**Material provided:**
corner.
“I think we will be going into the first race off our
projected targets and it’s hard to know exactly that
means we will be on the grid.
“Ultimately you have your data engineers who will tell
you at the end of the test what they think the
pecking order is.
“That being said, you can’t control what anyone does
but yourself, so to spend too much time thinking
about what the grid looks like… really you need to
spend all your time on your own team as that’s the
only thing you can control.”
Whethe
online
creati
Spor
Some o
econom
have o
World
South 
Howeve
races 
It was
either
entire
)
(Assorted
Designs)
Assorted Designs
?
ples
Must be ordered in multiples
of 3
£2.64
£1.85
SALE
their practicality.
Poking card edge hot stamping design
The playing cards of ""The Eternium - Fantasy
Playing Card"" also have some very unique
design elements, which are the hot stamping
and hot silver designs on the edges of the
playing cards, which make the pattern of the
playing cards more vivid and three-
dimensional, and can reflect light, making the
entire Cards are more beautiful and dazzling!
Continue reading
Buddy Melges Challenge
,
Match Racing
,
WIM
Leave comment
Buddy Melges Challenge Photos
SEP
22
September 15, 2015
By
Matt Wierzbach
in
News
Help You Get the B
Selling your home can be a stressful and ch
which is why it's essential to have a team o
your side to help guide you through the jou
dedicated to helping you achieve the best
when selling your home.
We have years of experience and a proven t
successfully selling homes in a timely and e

==

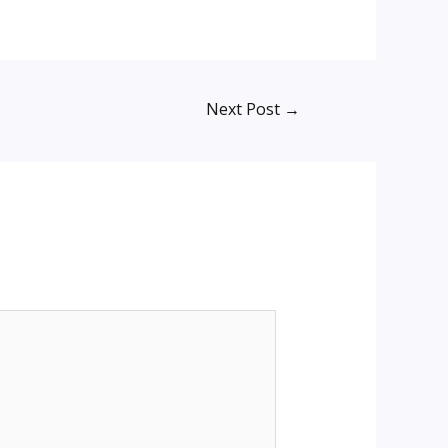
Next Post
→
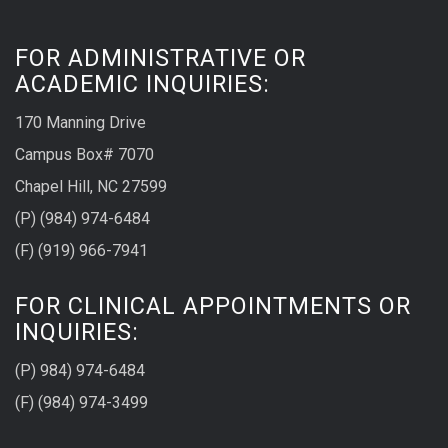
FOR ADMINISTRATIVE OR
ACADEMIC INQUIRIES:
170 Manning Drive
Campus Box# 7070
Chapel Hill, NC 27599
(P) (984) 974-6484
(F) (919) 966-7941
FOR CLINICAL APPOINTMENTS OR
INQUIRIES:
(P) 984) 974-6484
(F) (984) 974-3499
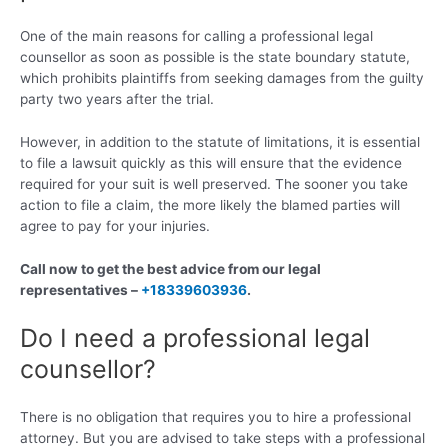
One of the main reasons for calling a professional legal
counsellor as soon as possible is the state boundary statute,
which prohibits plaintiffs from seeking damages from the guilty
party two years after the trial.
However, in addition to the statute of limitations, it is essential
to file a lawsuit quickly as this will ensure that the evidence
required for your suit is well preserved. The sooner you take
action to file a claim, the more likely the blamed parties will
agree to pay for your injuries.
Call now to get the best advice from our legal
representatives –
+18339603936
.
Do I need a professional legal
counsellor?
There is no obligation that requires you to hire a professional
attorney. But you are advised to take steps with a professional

---

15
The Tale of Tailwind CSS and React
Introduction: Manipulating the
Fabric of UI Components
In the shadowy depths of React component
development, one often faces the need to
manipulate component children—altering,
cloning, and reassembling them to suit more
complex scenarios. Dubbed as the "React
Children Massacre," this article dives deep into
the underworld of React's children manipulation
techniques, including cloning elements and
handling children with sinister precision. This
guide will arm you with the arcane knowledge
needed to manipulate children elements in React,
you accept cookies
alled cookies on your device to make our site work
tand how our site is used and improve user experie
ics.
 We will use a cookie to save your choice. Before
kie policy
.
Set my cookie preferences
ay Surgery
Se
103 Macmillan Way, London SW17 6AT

**Required action:**
Print everything from the line containing "FOR ADMINISTRATIVE OR" down to the line containing "attorney. But you", reproducing each line as it appears in the records. Leave out the pictures.

**Written response:**
FOR ADMINISTRATIVE OR
ACADEMIC INQUIRIES:
170 Manning Drive
Campus Box# 7070
Chapel Hill, NC 27599
(P) (984) 974-6484
(F) (919) 966-7941
FOR CLINICAL APPOINTMENTS OR
INQUIRIES:
(P) 984) 974-6484
(F) (984) 974-3499
One of the main reasons for calling a professional legal
counsellor as soon as possible is the state boundary statute,
which prohibits plaintiffs from seeking damages from the guilty
party two years after the trial.
However, in addition to the statute of limitations, it is essential
to file a lawsuit quickly as this will ensure that the evidence
required for your suit is well preserved. The sooner you take
action to file a claim, the more likely the blamed parties will
agree to pay for your injuries.
Call now to get the best advice from our legal
representatives –
+18339603936
.
Do I need a professional legal
counsellor?
There is no obligation that requires you to hire a professional
attorney. But you are advised to take steps with a professional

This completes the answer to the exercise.